Given text:
********
Did the Tribunal fall into jurisdictional error?
62In 2012 the plaintiff was advised by a new expert engaged after the retirement of its former expert, that the cost of the building works the subject of the proceedings was some $1.8 million, an amount which the Tribunal had no jurisdiction to award. It then considered that the Tribunal no longer had jurisdiction to deal with its claim and so approached the Tribunal seeking an order that the proceedings be transferred to this Court. The defendants opposed that application and sought to have the proceedings struck out, given their conduct to that point.
63The Tribunal had jurisdiction to decide for itself if the statutory conditions necessary for it to hear and determine a dispute have been satisfied (see Bailey & Anor v Owners Corporation of Strata Plan 62666 [2011] NSWCA 293 at [55]). Its jurisdiction was in issue between the parties and that had to be resolved, before the power to dismiss was exercised. In the circumstances justice, or in the statutory language, equity and good conscience, required that the issue as to its jurisdiction be heard and determined.
64Transfer of the proceedings to this Court would have resulted in the proceedings effectively starting again, as the defendants complained. The Tribunal had power to dismiss proceedings under s 28(5)(i) of the Act upon sufficient reason being established. Such reasons may include findings under s 30 that the proceedings have been conducted so as to unreasonably disadvantage another party. That power may, however, only be exercised in relation to a claim which is within the Tribunal's jurisdiction.
65Had the Tribunal determined that it had jurisdiction over the matter, it had to consider what the substantial merits of the case required, given the competing applications which the parties were pursuing. If what was demanded in the circumstances which had arisen was that the application be transferred to this Court, the transfer application would have been allowed. Had justice demanded that it be refused, the transfer application would have been dismissed.
66Justice demanded Senior Member Smith not depart from the course on which he first embarked, hearing the parties on both applications, before determining either of them.
********
Dataset content:

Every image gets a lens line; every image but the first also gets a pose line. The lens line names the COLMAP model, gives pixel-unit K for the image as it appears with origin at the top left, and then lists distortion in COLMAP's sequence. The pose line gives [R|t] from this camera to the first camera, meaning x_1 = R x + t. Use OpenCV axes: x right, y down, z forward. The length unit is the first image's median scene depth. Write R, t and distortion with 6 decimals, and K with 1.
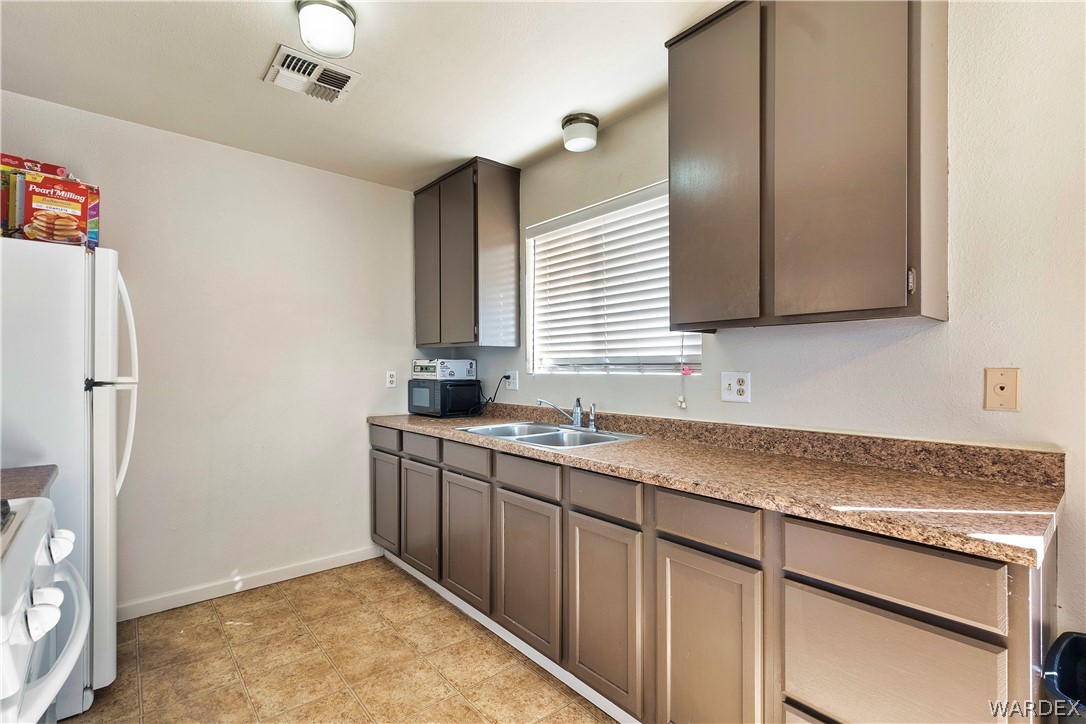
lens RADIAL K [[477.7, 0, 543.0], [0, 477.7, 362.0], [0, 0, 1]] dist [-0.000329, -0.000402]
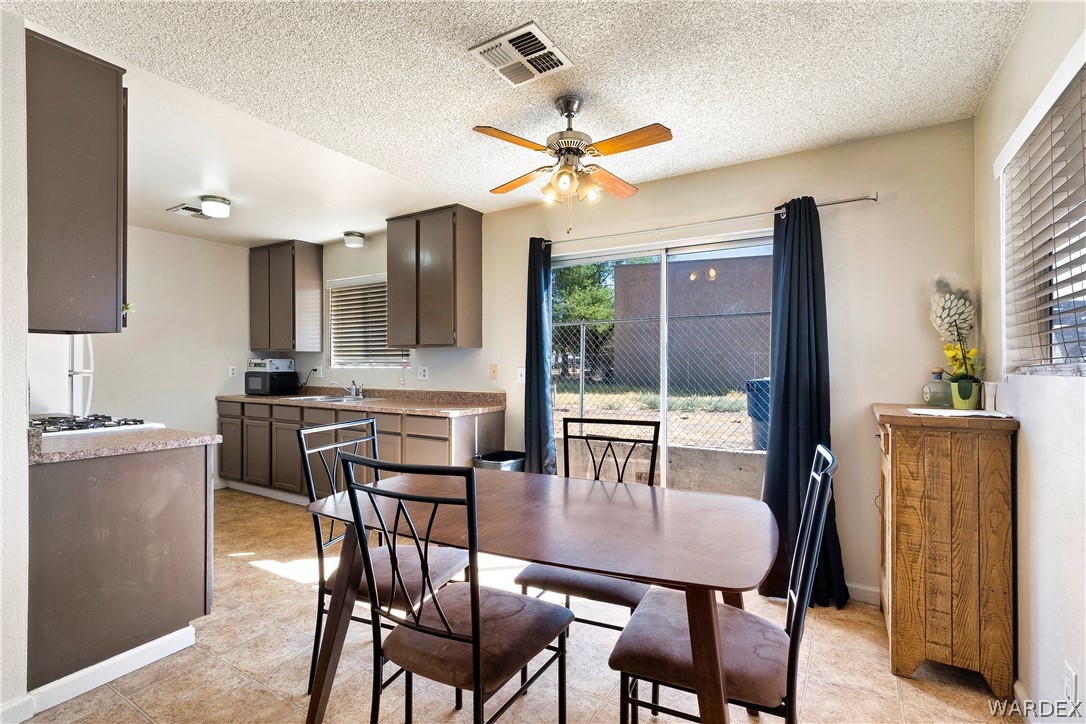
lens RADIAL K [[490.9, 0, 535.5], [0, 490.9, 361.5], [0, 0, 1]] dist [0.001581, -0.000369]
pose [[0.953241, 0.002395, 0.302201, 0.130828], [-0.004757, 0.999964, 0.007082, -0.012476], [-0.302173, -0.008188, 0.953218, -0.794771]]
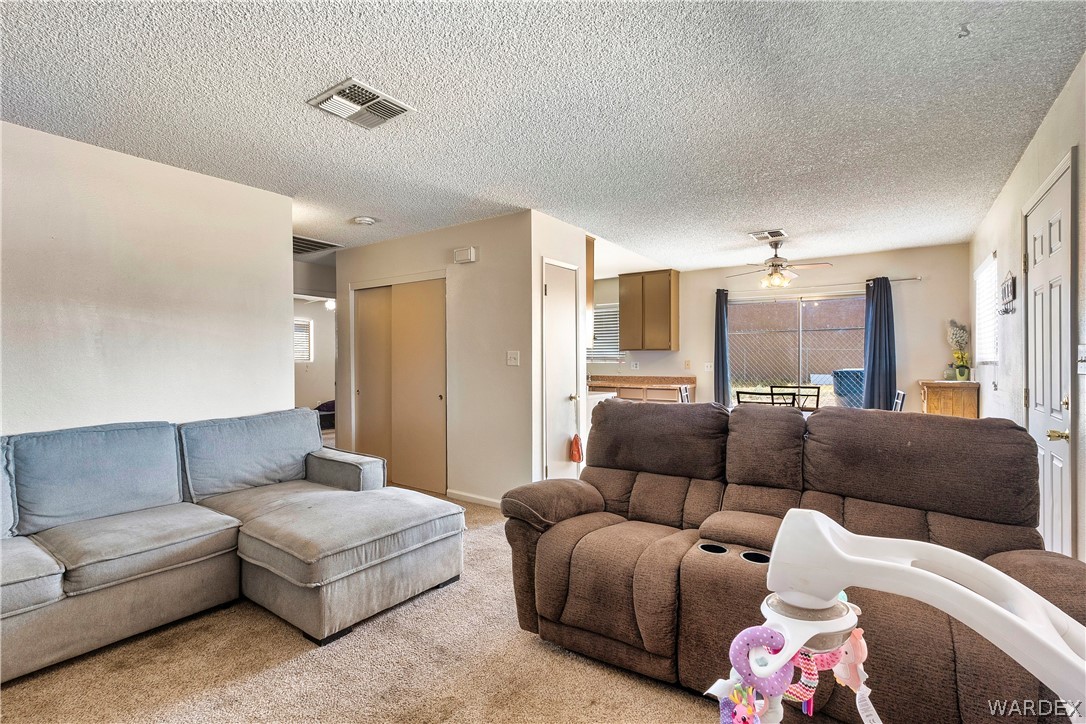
********
Instructions:
a – List every numbered paragraph in the passage on the Tribunal's jurisdiction by its paragraph number.
b – Transcribe part of the passage on the Tribunal's jurisdiction, beginning at the words "63The Tribunal had" and stopping after "heard and determined.".
c – In the passage on the Tribunal's jurisdiction, what did the plaintiff's new expert say the building works would cost?

Exercise solutions:
a – 62, 63, 64, 65, 66

b –
63The Tribunal had jurisdiction to decide for itself if the statutory conditions necessary for it to hear and determine a dispute have been satisfied (see Bailey & Anor v Owners Corporation of Strata Plan 62666 [2011] NSWCA 293 at [55]). Its jurisdiction was in issue between the parties and that had to be resolved, before the power to dismiss was exercised. In the circumstances justice, or in the statutory language, equity and good conscience, required that the issue as to its jurisdiction be heard and determined.

c – Some $1.8 million.